Uncertainty avoidance was experimentally observed for more general human behaviours (Camerer 2005). The best way to fight uncertainty is to develop systems that produce information in the scientific meaning of this word: information is what reduces uncertainty (Brillion 1962, Moles 1965) by limiting the number of potential outcomes in a given random situation. Such information transforms uncertainty in risk with measurable probabilities. (Trehin 1985,2001)

  • The widening gap between rich and underdeveloped economies.

The widening gap between poor and rich economies can be explained by several factors: The deterioration of trades condition for basic products, the weakness of industrial and service investments in poor countries, the disastrous working conditions linked to an almost complete lack of social protection and the under evaluated monetary exchange rates amplify the market mechanisms distortions already at work through low labour wages. The monetary exchange rates between rich economies and poor economies are indeed often under evaluating the second’s currencies versus the first ones aggravating the price differentials versus rich countries production systems.

These affect both sides’ rich and poor countries.

– Rich countries are affected by lower labour costs and lesser social protection in poorer countries, entailing the two phenomenon of unfair competition and delocalisation of production. Rather recently highly skilled jobs too have been impacted by this situation.

Although some theories claim that market mechanisms will take care of the phenomenon and compensate for job losses in developed economies, “According to an evolutionary perspective, relocation is an aspect of a process of creative destruction that results in real distortions and hence in market disequilibria.
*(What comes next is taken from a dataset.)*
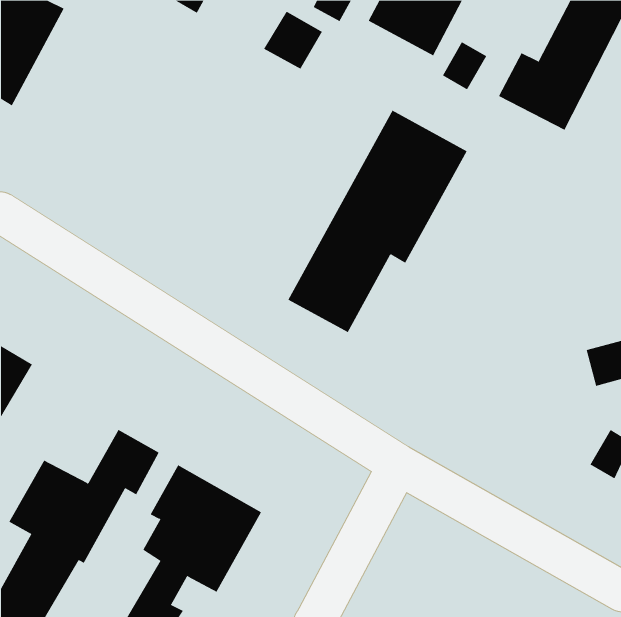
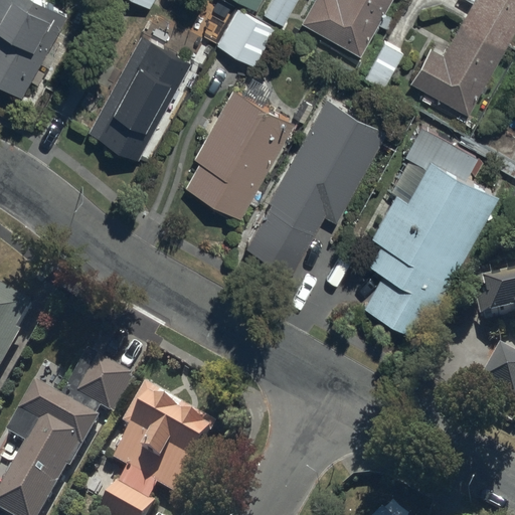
building: none -> [90,39,185,156]
building: none -> [186,93,291,216]
building: none -> [363,133,486,346]

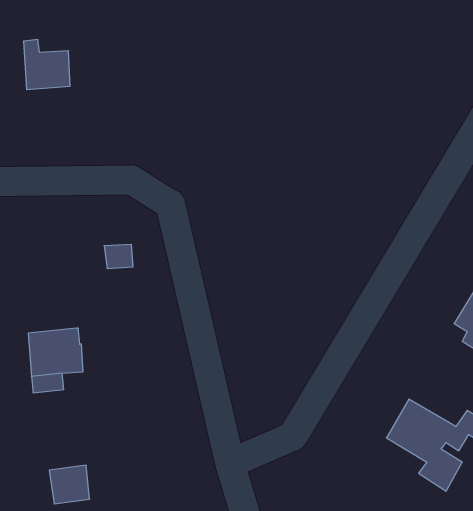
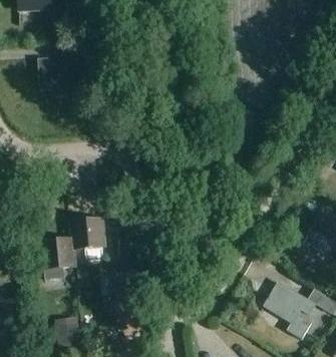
building: none -> [70,220,105,259]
Therefore, even in a competitive environment, relocation may be associated with an increasing rate of unemployment and make it necessary for public authorities to combine structural and macroeconomic policies, the former being efficient only if the latter are growth oriented.” (Gaffard Quéré 2005)
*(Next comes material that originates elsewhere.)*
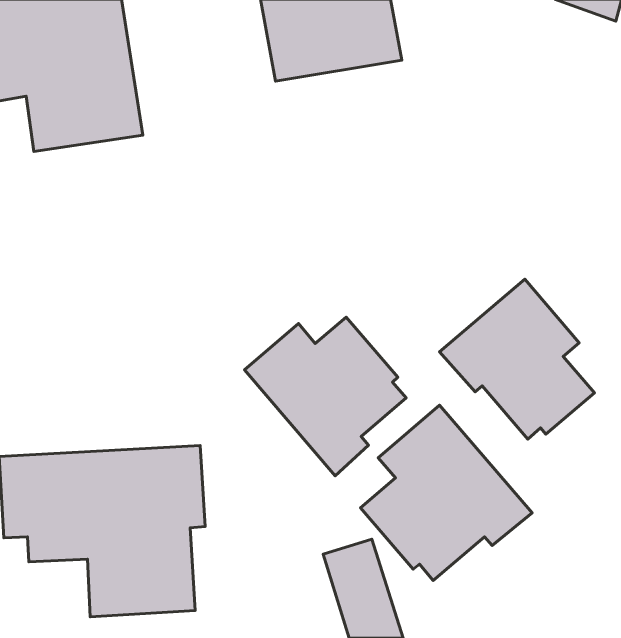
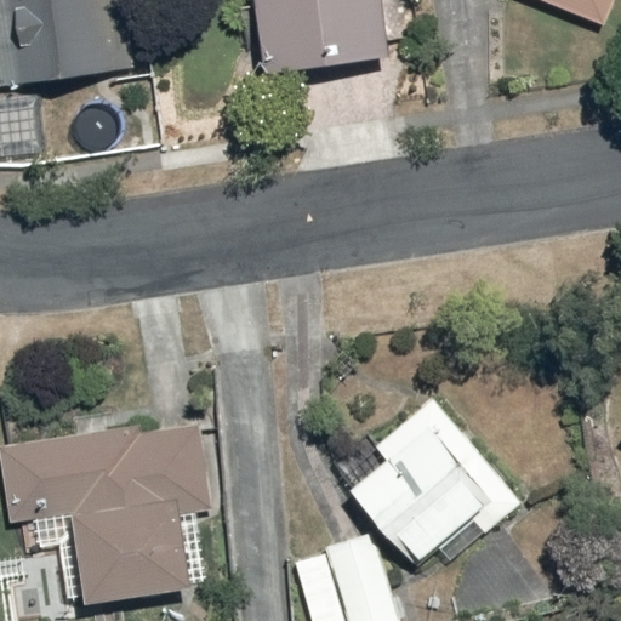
building: [439,279,594,439] -> none
building: [244,317,406,476] -> none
– Poor countries are affected directly through decreasing income due to lower prices for basic goods, by extremely difficult labour conditions. They are impacted indirectly as they cannot afford buying goods from rich countries, in particular investing in advanced technologies, given their low income and the unfavourable exchange rate which doesn’t compensate the trade advantage it gives them when selling their products.

– Their lower buying capacity also impact developed countries export potential. In addition lower wages in developed countries reduce the buying power of low and middle income citizens.

Most politicians and media commentators have concentrated upon the question of which financial measures should be taken to fix the world economy dysfunctions. There should be a more profound approach to the current crisis: not only financial market need to be adjusted but all the trade system needs to be adapted to the new economic and technological conditions.


  • Both financial and trades regulations need to be rethought in order to take into account the new economic and sociological situation triggered by ever faster technology evolution coupled with extreme potential mobility of people and capital.



(sames as in French message above)

[1] Note that such types of reactions always existed inside the walls of various stock exchanges buildings but than now these reactions get transmitted through international networks faster than any financial commentator can analyse them.